I've been having trouble with this example while studying for my exams. Why is
$$2023^{2297}\equiv 20 \pmod{3953}\;?$$
Thanks so much for any help I can get!
The examples solves the answer by using $2297 = 2^{11} + 2^7 + 2^6 + 2^5 + 2^4 + 2^3 + 2^2 + 2^0$
Here is how I would approach the problem: the factorization of $3953$ is $59\times 67$ (hopefully you're allowed to use a calculator or Mathematica for this). I'd find the solutions $a$ and $b$ to $$2023^{2297}\equiv 17^{2297}\equiv 17^{35} \equiv a\bmod 59\qquad 2023^{2297}\equiv 13^{2297}\equiv 13^{53}\equiv b\bmod 67$$ (note the use of Fermat's little theorem here).
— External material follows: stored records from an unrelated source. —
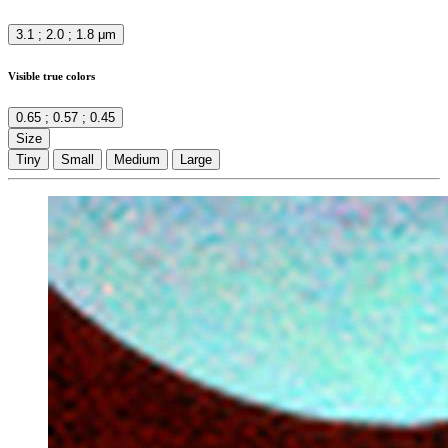
3.1 ; 2.0 ; 1.8 μm
Visible true colors
0.65 ; 0.57 ; 0.45
Size
Tiny
Small
Medium
Large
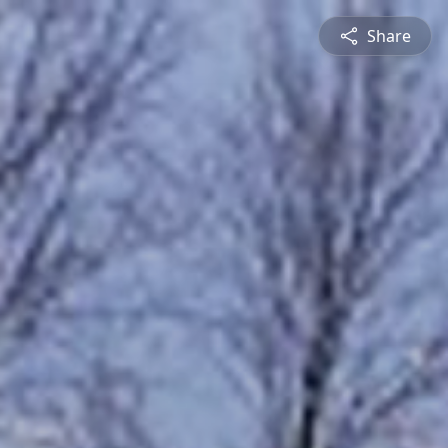
Share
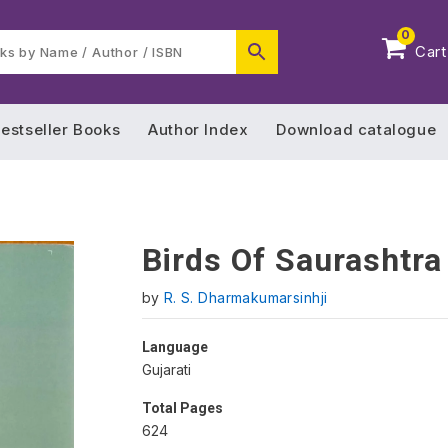
0
Cart
estseller Books
Author Index
Download catalogue
Birds Of Saurashtra
by
R. S. Dharmakumarsinhji
Language
Gujarati
Total Pages
624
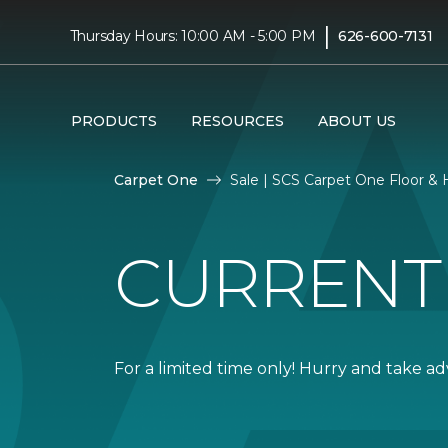
|
Thursday Hours: 10:00 AM - 5:00 PM
626-600-7131
PRODUCTS
RESOURCES
ABOUT US
Carpet One
Sale | SCS Carpet One Floor 
CURRENT
For a limited time only! Hurry and take a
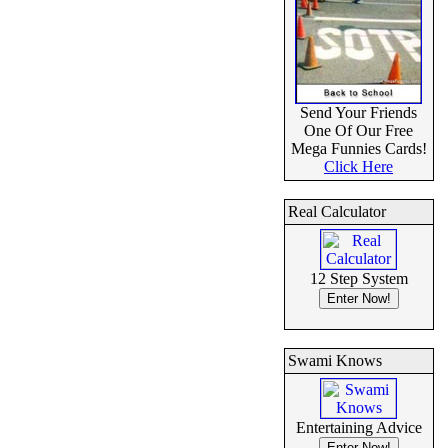
Send Your Friends
One Of Our Free
Mega Funnies Cards!
Click Here
Real Calculator
12 Step System
Swami Knows
Entertaining Advice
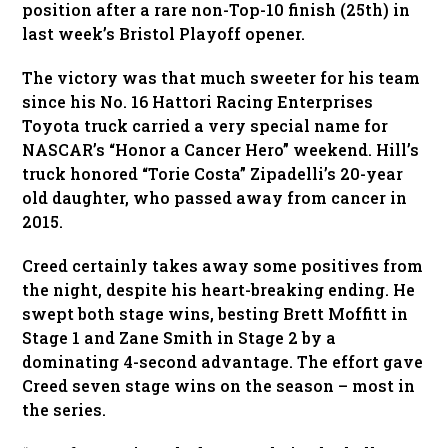
position after a rare non-Top-10 finish (25th) in
last week’s Bristol Playoff opener.
The victory was that much sweeter for his team
since his No. 16 Hattori Racing Enterprises
Toyota truck carried a very special name for
NASCAR’s “Honor a Cancer Hero” weekend. Hill’s
truck honored “Torie Costa” Zipadelli’s 20-year
old daughter, who passed away from cancer in
2015.
Creed certainly takes away some positives from
the night, despite his heart-breaking ending. He
swept both stage wins, besting Brett Moffitt in
Stage 1 and Zane Smith in Stage 2 by a
dominating 4-second advantage. The effort gave
Creed seven stage wins on the season – most in
the series.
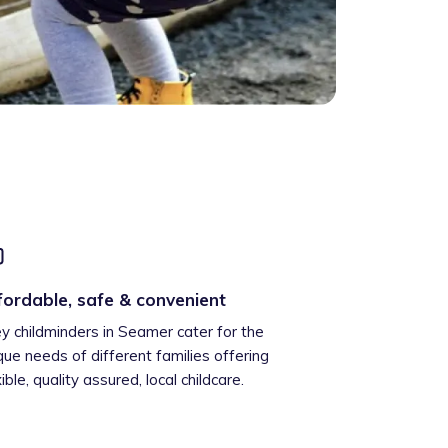
fordable, safe & convenient
ey childminders in Seamer cater for the
que needs of different families offering
xible, quality assured, local childcare.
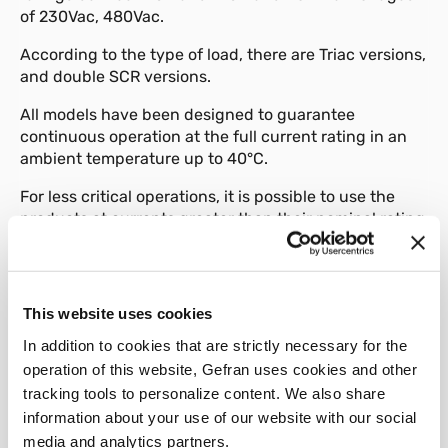
of 230Vac, 480Vac.
According to the type of load, there are Triac versions,
and double SCR versions.
All models have been designed to guarantee
continuous operation at the full current rating in an
ambient temperature up to 40°C.
For less critical operations, it is possible to use the
products at currents greater than their nominal rating
(refer to the heat dissipation curves).
A range of accessories is available: fuses, fuse-
holders and DIN rail connections.
This website uses cookies
In addition to cookies that are strictly necessary for the
operation of this website, Gefran uses cookies and other
tracking tools to personalize content. We also share
information about your use of our website with our social
01
Description
media and analytics partners.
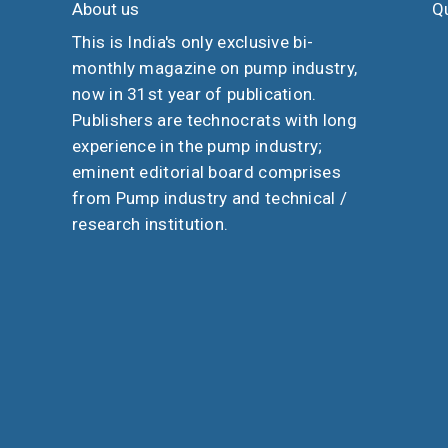
About us
Qu
This is India's only exclusive bi-
monthly magazine on pump industry,
now in 31st year of publication.
Publishers are technocrats with long
experience in the pump industry;
eminent editorial board comprises
from Pump industry and technical /
research institution.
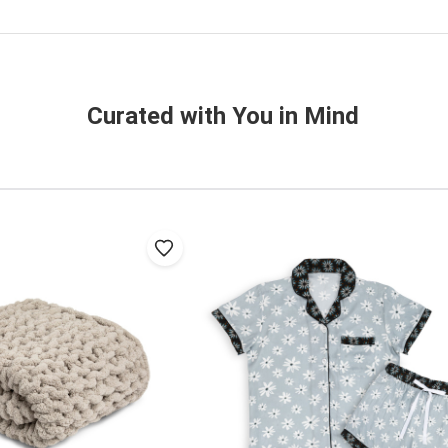
Curated with You in Mind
Unfortunately nothing about these numbers is particularly convenient, so I'd resort to repeated squaring to figure out $a$ and $b$. Finally, I'd use the Chinese remainder theorem to combine these results into an answer modulo $3953$.
This is not an answer, it is just a rescue part of Zev Chonoles' factoring. I couldn't include this in the comment, as it is exceeding word-limit.
$3953$ is your number. The square root of the number is approximately $62$, so you just gotta check the PRIME numbers until $62$ to find the factors. And the rest follows.
Why this works?
If you have a number $N$, write it as
$\sqrt{N} \cdot \sqrt{N}$ , if you choose any number below $\sqrt {N}$, the other number has to be larger than $\sqrt{N}$. So, if you get numbers until $\sqrt{N}$, obviously you will have the other number larger than $\sqrt{N}$, which you don't need to check.
The point of the example is to show the use of repeated squaring. Once you write $2297 = 2^{11} + 2^7 + 2^6 + 2^5 + 2^4 + 2^3 + 2^2 + 2^0$ you can do $x^{2297}=x^{(2^{11} + 2^7 + 2^6 + 2^5 + 2^4 + 2^3 + 2^2 + 2^0)}=x^{2^{11}}x^{2^7}x^{2^6}x^{2^5}x^{2^4}x^{2^3}x^{2^2}x$ and you can get each of the last terms by squaring $x \ 11$ times, taking it $\pmod {3957}$ each time. Then you can multiply two of them, take it $\pmod {3957}$, multiply by the next, take it $\pmod {3957}$, and so on. You never need numbers of more than eight digits this way.